O fato de a senhora Renilda poder mentir não é um grande problema, nem para a CPI nem para o cidadão comum. Ninguém é obrigado a dizer alguma coisa que lhe incrimine quando está sendo investigado. Compete a quem investiga descobrir os indícios de culpa e explorar as contradições de quem responde às perguntas do investigador, neste caso a CPI. Mas, por outro lado, ela não pode se negar a responder a nenhuma questão. Assim, se bem interrogada, ela poderá cair em contradição e a CPI extrairá daí indícios para chegar à verdade.
Isto a população sabe, porque é o que acontece com qualquer cidadão que pode vir a ser submetido a um interrogatório. A rigor, as pessoas não recebem uma licença para mentir, e o fato delas mentirem não é um impedimento para que se chegue às contradições e, eventualmente, à verdade. Somente na condição de testemunhas é que as pessoas são obrigadas a dizer a verdade porque, neste caso, o seu depoimento estará afetando a terceiros, podendo condenar inocentes ou absolver culpados. Mas na condição de investigadas, as pessoas não podem ser obrigadas a se auto-incriminarem.
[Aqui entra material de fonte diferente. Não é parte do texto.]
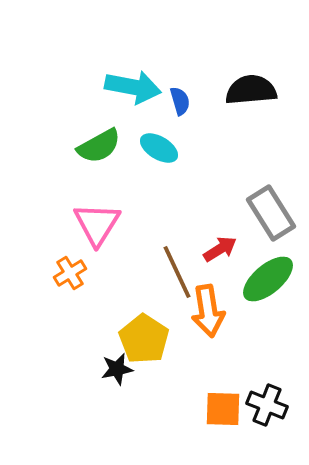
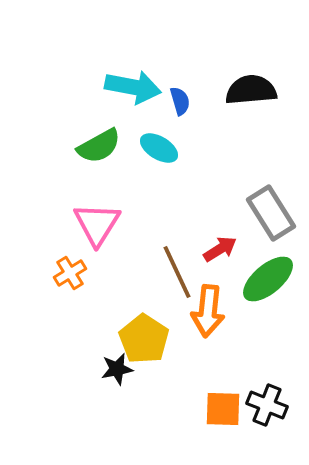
orange arrow: rotated 15 degrees clockwise
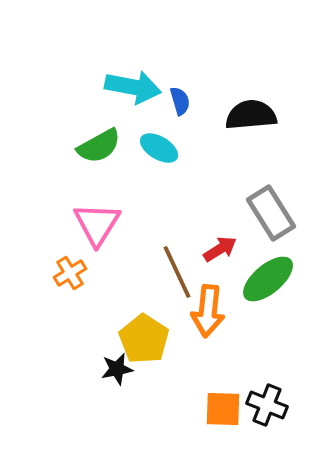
black semicircle: moved 25 px down
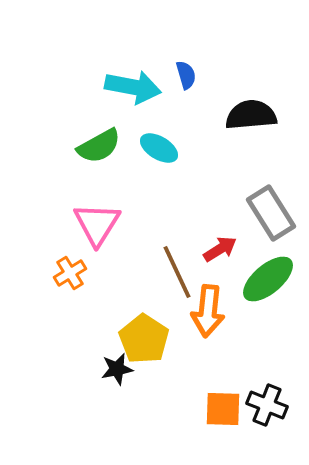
blue semicircle: moved 6 px right, 26 px up
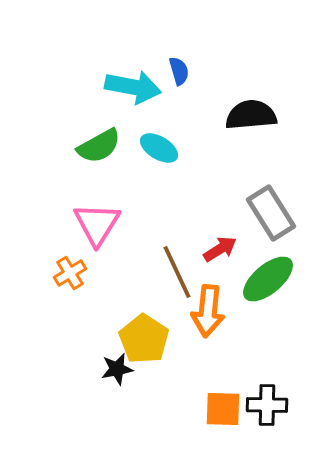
blue semicircle: moved 7 px left, 4 px up
black cross: rotated 21 degrees counterclockwise
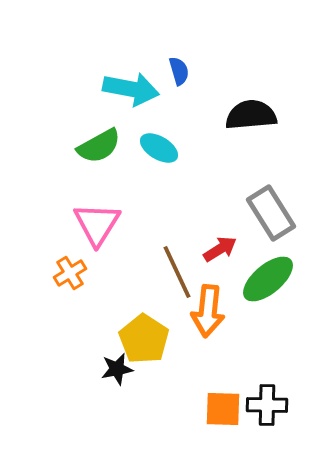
cyan arrow: moved 2 px left, 2 px down
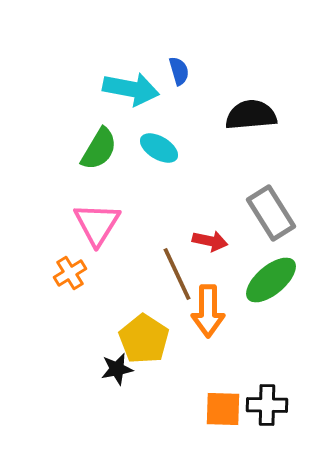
green semicircle: moved 3 px down; rotated 30 degrees counterclockwise
red arrow: moved 10 px left, 8 px up; rotated 44 degrees clockwise
brown line: moved 2 px down
green ellipse: moved 3 px right, 1 px down
orange arrow: rotated 6 degrees counterclockwise
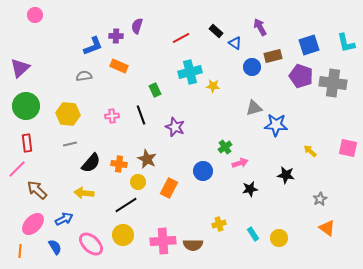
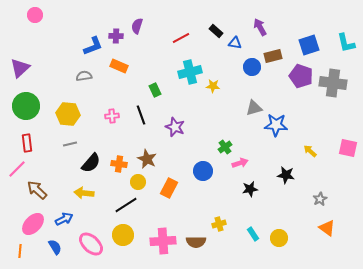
blue triangle at (235, 43): rotated 24 degrees counterclockwise
brown semicircle at (193, 245): moved 3 px right, 3 px up
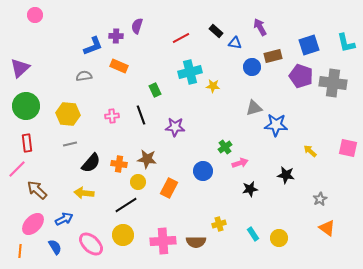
purple star at (175, 127): rotated 18 degrees counterclockwise
brown star at (147, 159): rotated 18 degrees counterclockwise
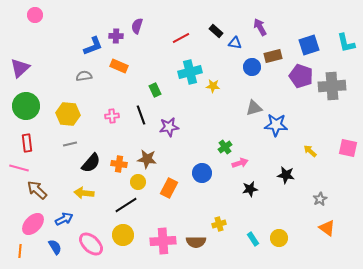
gray cross at (333, 83): moved 1 px left, 3 px down; rotated 12 degrees counterclockwise
purple star at (175, 127): moved 6 px left; rotated 12 degrees counterclockwise
pink line at (17, 169): moved 2 px right, 1 px up; rotated 60 degrees clockwise
blue circle at (203, 171): moved 1 px left, 2 px down
cyan rectangle at (253, 234): moved 5 px down
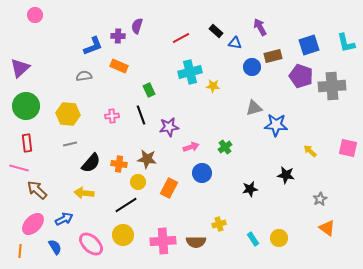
purple cross at (116, 36): moved 2 px right
green rectangle at (155, 90): moved 6 px left
pink arrow at (240, 163): moved 49 px left, 16 px up
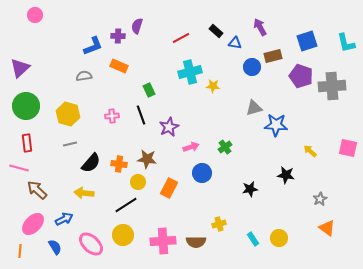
blue square at (309, 45): moved 2 px left, 4 px up
yellow hexagon at (68, 114): rotated 10 degrees clockwise
purple star at (169, 127): rotated 18 degrees counterclockwise
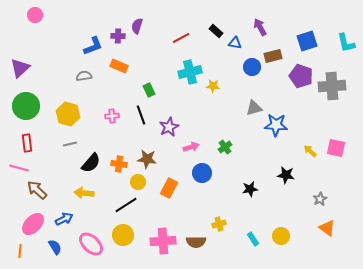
pink square at (348, 148): moved 12 px left
yellow circle at (279, 238): moved 2 px right, 2 px up
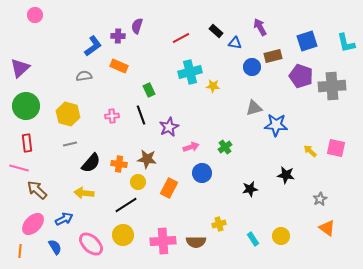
blue L-shape at (93, 46): rotated 15 degrees counterclockwise
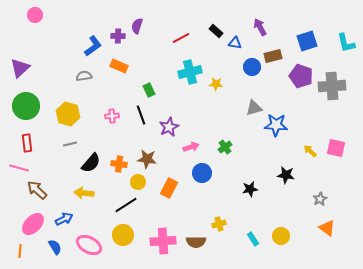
yellow star at (213, 86): moved 3 px right, 2 px up
pink ellipse at (91, 244): moved 2 px left, 1 px down; rotated 15 degrees counterclockwise
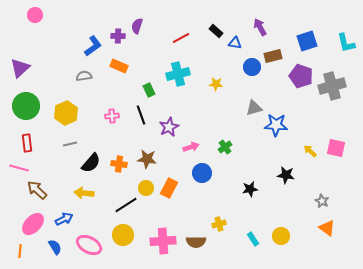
cyan cross at (190, 72): moved 12 px left, 2 px down
gray cross at (332, 86): rotated 12 degrees counterclockwise
yellow hexagon at (68, 114): moved 2 px left, 1 px up; rotated 20 degrees clockwise
yellow circle at (138, 182): moved 8 px right, 6 px down
gray star at (320, 199): moved 2 px right, 2 px down; rotated 16 degrees counterclockwise
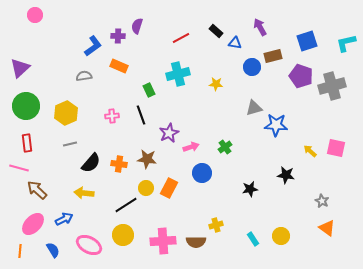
cyan L-shape at (346, 43): rotated 90 degrees clockwise
purple star at (169, 127): moved 6 px down
yellow cross at (219, 224): moved 3 px left, 1 px down
blue semicircle at (55, 247): moved 2 px left, 3 px down
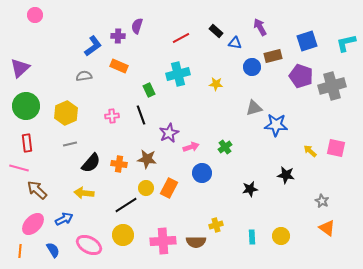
cyan rectangle at (253, 239): moved 1 px left, 2 px up; rotated 32 degrees clockwise
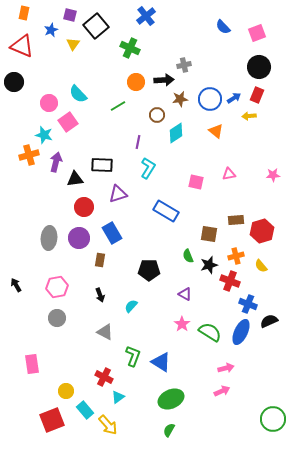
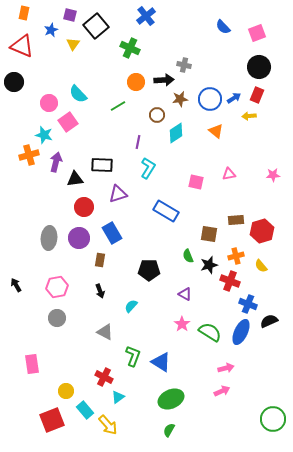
gray cross at (184, 65): rotated 24 degrees clockwise
black arrow at (100, 295): moved 4 px up
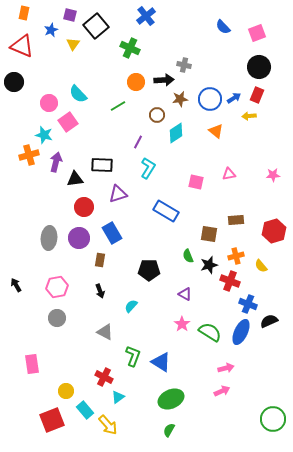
purple line at (138, 142): rotated 16 degrees clockwise
red hexagon at (262, 231): moved 12 px right
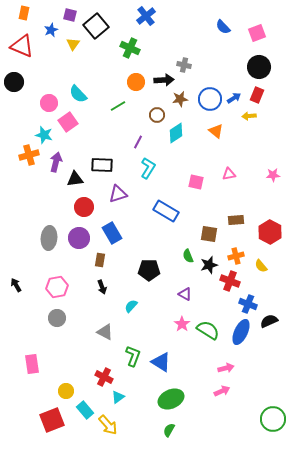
red hexagon at (274, 231): moved 4 px left, 1 px down; rotated 15 degrees counterclockwise
black arrow at (100, 291): moved 2 px right, 4 px up
green semicircle at (210, 332): moved 2 px left, 2 px up
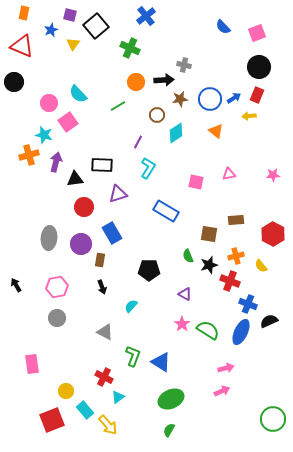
red hexagon at (270, 232): moved 3 px right, 2 px down
purple circle at (79, 238): moved 2 px right, 6 px down
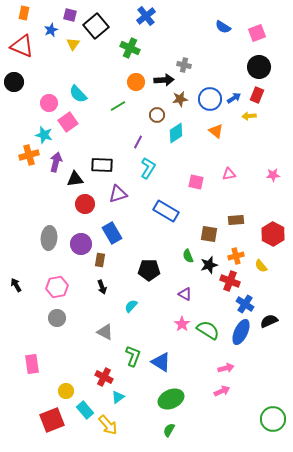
blue semicircle at (223, 27): rotated 14 degrees counterclockwise
red circle at (84, 207): moved 1 px right, 3 px up
blue cross at (248, 304): moved 3 px left; rotated 12 degrees clockwise
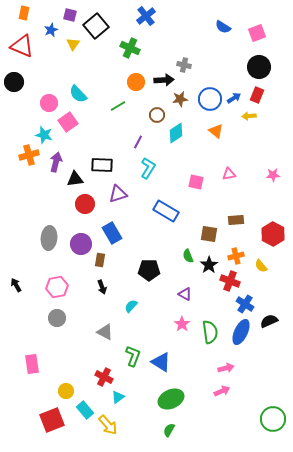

A população também sabe que a mentira é, em geral, um expediente dos criminosos. Mas conta com a capacidade daqueles que estão à procura da verdade, que pretendem colocar quem mente em cheque. O que a senhora Renilda disse em seu depoimento será comparado a outros depoimentos e aos fatos. Se ela mentiu, sobre ela mesma ou sobre os outros, será responsabilizada. É isto que o cidadão comum espera da CPI."